A decisão do ministro Alexandre de Moraes, do Supremo Tribunal Federal (STF), de transferir o ex-presidente Jair Bolsonaro (PL) da Superintendência da Polícia Federal para o 19º Batalhão da Polícia Militar do Distrito Federal (PMDF), conhecido como “Papudinha”, em Brasília, provocou forte reação no meio político nesta quinta-feira (15).
Protesto do PL
O líder do PL na Câmara, deputado Sóstenes Cavalcante (RJ), criticou duramente a medida em publicação na rede social X. Para ele, o país estaria vivendo sob um “regime de arbítrio judicial”.

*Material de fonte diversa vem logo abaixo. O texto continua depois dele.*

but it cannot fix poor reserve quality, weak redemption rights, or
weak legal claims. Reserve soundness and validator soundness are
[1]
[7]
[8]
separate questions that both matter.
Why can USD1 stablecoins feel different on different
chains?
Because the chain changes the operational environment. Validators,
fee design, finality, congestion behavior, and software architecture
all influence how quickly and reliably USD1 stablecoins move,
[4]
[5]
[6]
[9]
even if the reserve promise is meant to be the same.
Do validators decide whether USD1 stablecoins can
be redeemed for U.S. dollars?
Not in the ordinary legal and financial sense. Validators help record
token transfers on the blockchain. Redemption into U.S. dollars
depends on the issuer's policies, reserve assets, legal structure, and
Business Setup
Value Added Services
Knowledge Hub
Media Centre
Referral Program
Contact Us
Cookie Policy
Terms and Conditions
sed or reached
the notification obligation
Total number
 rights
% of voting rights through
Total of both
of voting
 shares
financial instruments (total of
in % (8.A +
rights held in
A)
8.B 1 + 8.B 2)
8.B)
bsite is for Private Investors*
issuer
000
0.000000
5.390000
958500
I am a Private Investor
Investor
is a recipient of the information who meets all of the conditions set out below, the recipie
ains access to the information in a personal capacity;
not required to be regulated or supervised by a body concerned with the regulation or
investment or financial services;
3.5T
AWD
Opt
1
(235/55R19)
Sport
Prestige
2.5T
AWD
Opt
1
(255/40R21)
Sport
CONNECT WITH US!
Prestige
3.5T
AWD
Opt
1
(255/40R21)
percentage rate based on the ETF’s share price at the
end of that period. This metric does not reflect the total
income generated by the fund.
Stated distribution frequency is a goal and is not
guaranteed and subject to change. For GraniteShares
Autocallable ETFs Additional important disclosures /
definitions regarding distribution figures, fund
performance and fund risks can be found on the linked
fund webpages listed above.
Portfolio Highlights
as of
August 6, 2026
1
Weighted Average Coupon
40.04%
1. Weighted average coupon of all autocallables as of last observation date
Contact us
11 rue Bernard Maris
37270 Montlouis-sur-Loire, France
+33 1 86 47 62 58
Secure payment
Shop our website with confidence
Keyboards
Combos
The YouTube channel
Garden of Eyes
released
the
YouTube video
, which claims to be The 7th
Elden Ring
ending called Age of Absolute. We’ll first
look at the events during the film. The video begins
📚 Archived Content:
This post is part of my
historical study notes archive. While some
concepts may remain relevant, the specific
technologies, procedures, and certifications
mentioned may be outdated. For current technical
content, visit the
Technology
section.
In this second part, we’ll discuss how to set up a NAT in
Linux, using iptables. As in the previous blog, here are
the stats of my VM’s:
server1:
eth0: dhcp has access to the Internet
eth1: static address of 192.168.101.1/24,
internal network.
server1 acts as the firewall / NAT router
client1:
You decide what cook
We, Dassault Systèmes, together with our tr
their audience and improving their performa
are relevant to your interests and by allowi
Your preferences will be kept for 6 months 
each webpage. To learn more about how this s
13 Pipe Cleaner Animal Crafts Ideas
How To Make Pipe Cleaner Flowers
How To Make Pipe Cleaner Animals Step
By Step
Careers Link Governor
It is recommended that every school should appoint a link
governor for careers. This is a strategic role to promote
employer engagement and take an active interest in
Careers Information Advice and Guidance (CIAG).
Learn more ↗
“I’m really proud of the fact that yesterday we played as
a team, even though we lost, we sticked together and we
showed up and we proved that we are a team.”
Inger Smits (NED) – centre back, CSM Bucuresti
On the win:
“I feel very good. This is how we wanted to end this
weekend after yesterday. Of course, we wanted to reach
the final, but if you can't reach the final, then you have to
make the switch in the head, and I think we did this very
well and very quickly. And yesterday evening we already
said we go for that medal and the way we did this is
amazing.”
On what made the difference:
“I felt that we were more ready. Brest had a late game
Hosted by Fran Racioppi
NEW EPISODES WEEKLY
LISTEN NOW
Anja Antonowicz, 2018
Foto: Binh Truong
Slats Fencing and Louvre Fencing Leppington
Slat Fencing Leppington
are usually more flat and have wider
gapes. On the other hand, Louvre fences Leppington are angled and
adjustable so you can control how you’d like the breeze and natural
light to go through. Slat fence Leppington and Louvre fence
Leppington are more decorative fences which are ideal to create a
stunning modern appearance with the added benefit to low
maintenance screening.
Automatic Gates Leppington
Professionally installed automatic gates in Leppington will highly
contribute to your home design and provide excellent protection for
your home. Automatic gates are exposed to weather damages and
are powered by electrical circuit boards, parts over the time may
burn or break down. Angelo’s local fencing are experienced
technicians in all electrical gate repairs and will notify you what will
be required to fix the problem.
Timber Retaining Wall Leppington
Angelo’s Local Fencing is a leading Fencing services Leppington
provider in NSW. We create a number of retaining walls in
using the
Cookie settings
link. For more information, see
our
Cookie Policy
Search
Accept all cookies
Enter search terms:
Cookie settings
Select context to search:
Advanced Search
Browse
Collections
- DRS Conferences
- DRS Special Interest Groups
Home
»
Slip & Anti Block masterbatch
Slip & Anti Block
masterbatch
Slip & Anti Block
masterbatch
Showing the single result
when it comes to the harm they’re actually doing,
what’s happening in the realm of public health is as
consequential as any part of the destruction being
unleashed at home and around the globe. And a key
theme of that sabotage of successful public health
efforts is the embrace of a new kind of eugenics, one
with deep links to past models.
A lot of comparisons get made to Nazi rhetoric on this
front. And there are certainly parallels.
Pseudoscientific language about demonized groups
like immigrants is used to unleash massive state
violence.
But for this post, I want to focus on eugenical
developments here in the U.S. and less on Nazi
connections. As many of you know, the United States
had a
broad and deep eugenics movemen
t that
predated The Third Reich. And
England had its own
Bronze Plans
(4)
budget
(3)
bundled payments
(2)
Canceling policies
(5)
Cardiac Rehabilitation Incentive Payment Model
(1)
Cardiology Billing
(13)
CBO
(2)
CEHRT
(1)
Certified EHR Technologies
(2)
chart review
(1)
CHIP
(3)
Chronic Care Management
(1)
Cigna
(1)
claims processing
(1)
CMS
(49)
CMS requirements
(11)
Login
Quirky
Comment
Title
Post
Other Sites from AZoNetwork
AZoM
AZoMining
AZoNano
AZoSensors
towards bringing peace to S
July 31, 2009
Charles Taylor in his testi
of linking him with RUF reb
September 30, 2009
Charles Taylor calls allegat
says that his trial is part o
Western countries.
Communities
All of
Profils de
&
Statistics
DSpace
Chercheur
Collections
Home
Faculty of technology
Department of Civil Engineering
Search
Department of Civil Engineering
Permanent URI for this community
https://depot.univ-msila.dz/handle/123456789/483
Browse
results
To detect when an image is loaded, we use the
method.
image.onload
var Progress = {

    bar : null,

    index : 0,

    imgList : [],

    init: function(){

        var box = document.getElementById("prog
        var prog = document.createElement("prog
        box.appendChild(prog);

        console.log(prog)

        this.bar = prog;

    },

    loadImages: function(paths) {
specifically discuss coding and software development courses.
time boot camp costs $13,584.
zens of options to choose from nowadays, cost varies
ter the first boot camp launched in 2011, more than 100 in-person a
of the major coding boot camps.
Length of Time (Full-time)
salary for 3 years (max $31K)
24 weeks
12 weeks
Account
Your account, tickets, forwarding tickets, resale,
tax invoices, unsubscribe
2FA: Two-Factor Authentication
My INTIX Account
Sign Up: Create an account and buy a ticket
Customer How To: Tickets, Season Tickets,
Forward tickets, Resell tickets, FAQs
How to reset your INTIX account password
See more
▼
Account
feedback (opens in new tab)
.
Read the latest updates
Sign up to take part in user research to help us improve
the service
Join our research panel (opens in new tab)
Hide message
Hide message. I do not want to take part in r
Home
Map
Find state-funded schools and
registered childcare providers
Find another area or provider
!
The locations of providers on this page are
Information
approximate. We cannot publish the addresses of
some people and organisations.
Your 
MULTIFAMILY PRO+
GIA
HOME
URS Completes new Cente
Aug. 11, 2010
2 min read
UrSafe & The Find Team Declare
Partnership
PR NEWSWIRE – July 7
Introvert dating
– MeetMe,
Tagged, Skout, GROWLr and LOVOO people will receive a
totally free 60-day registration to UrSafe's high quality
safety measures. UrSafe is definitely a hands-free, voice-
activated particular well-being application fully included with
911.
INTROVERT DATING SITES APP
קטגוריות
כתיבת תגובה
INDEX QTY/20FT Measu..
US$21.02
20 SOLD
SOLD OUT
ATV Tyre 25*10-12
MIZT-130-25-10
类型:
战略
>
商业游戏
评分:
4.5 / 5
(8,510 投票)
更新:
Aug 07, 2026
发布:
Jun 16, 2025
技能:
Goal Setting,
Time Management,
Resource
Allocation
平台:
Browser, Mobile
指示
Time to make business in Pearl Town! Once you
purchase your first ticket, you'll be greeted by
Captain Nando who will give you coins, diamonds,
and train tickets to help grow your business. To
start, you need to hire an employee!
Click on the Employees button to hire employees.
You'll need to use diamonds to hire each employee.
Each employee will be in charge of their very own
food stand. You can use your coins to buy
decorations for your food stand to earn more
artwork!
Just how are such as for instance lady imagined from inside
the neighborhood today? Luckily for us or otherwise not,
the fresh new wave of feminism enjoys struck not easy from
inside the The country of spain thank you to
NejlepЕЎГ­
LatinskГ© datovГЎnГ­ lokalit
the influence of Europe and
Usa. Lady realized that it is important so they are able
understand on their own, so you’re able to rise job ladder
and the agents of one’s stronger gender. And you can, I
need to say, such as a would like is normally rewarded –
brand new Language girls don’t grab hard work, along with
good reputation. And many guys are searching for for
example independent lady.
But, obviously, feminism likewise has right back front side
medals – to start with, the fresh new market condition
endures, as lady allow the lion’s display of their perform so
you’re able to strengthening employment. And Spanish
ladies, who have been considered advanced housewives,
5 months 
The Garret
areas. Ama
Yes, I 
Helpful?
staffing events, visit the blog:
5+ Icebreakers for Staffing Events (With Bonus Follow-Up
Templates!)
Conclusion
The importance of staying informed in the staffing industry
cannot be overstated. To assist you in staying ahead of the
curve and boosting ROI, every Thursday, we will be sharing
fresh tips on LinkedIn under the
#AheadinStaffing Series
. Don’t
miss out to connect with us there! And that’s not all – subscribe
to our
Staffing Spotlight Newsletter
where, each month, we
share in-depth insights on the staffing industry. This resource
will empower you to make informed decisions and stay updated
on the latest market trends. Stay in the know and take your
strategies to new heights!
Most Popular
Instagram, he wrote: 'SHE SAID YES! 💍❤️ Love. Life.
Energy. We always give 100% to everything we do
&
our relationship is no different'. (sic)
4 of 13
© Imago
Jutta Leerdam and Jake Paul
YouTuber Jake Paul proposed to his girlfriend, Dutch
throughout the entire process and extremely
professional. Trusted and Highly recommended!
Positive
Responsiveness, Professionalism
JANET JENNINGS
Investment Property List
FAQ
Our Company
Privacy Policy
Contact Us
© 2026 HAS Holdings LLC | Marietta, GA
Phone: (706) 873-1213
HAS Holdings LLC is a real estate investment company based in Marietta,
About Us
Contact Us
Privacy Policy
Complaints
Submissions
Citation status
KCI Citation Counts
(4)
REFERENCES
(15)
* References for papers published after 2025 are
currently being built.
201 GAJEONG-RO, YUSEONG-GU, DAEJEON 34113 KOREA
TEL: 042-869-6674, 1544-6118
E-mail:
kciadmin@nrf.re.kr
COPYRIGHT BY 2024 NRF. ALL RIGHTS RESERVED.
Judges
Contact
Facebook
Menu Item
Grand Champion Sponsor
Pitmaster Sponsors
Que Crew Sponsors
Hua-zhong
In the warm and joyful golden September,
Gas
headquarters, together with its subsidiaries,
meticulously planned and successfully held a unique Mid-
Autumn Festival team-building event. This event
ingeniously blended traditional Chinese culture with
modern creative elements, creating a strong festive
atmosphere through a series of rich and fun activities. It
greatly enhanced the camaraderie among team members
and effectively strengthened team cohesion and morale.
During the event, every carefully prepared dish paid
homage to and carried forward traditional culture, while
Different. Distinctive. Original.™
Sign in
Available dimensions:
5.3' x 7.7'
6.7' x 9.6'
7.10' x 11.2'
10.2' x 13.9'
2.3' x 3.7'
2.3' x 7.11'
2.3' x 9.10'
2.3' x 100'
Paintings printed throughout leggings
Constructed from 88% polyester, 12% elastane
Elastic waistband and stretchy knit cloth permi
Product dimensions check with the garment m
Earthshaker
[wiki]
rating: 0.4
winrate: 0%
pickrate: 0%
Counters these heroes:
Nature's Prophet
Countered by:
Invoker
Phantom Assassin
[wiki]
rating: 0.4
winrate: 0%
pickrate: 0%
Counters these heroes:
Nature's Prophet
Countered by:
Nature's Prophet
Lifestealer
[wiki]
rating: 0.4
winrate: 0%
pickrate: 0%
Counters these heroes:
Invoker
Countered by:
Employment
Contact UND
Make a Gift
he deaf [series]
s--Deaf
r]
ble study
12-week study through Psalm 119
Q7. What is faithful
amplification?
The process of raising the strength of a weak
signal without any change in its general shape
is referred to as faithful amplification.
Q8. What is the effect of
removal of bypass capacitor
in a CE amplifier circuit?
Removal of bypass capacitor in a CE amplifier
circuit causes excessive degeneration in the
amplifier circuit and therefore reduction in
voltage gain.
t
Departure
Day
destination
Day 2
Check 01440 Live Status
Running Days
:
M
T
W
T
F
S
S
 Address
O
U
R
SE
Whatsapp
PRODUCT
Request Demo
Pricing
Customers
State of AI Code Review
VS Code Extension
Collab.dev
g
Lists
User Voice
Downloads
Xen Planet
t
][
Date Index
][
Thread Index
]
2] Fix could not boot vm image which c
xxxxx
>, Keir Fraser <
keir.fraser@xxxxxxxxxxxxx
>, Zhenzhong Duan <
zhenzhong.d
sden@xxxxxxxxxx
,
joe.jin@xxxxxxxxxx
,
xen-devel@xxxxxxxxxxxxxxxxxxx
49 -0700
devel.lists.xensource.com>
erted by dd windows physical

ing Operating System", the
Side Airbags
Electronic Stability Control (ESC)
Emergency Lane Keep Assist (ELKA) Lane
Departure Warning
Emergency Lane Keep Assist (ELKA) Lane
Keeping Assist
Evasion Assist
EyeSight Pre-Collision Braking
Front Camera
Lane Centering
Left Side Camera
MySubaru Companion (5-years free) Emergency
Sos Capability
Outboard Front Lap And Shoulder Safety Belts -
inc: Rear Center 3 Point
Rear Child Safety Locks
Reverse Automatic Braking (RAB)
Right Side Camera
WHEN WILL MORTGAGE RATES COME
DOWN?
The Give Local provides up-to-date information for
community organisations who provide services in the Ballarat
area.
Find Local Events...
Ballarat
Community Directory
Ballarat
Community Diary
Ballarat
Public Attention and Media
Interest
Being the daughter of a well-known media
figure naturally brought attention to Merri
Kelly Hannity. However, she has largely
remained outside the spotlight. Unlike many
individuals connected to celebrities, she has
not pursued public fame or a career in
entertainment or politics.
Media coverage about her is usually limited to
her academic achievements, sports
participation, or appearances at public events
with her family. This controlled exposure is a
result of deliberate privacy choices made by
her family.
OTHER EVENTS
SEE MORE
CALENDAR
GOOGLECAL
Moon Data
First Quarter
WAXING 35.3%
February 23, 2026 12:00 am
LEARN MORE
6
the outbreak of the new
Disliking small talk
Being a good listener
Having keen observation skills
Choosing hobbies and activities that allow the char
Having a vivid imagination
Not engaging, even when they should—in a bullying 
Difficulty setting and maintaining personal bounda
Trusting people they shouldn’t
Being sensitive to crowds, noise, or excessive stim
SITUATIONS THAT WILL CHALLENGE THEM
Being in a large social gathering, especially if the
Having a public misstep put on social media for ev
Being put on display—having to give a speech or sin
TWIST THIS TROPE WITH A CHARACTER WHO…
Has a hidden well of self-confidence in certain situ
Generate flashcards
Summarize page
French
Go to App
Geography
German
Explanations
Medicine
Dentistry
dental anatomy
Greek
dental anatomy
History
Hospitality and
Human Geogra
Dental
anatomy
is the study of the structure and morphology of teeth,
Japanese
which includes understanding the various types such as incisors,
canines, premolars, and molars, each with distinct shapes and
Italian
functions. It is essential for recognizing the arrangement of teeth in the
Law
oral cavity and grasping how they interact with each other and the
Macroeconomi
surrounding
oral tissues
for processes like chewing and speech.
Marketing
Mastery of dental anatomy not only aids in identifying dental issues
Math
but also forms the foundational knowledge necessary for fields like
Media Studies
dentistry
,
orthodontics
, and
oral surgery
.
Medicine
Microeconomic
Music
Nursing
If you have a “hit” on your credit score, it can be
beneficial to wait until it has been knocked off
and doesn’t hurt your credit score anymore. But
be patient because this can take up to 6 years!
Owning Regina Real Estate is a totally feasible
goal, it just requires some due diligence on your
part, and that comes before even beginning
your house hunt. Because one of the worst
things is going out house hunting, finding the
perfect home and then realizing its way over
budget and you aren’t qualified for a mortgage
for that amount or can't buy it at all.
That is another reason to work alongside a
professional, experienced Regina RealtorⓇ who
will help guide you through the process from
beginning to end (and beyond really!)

“O que vemos não é justiça. É autoritarismo de toga, abuso de poder institucionalizado, a caneta usada como cassetete”, escreveu.
O parlamentar classificou a transferência como uma “punição política” e “vingança travestida de legalidade”, afirmando que a decisão demonstra concentração de poder.
“Não há freio. Não há contraponto. Não há constrangimento moral. Quando um homem concentra poder, define o rito, acusa, julga e executa, isso não é democracia, é tirania com verniz jurídico”, declarou.
Sóstenes concluiu dizendo que o Estado de Direito estaria comprometido:
“Todo poder sem limite se transforma em opressão. E o povo sempre paga a conta. O Estado de Direito morreu. Só esqueceram de avisar o Brasil.”
Contexto
A transferência de Bolsonaro ocorre no âmbito do processo em que o ex-presidente foi condenado por envolvimento em uma trama golpista. A decisão de Moraes reacendeu o debate político e jurídico sobre os limites da atuação do STF e gerou manifestações de aliados do ex-presidente.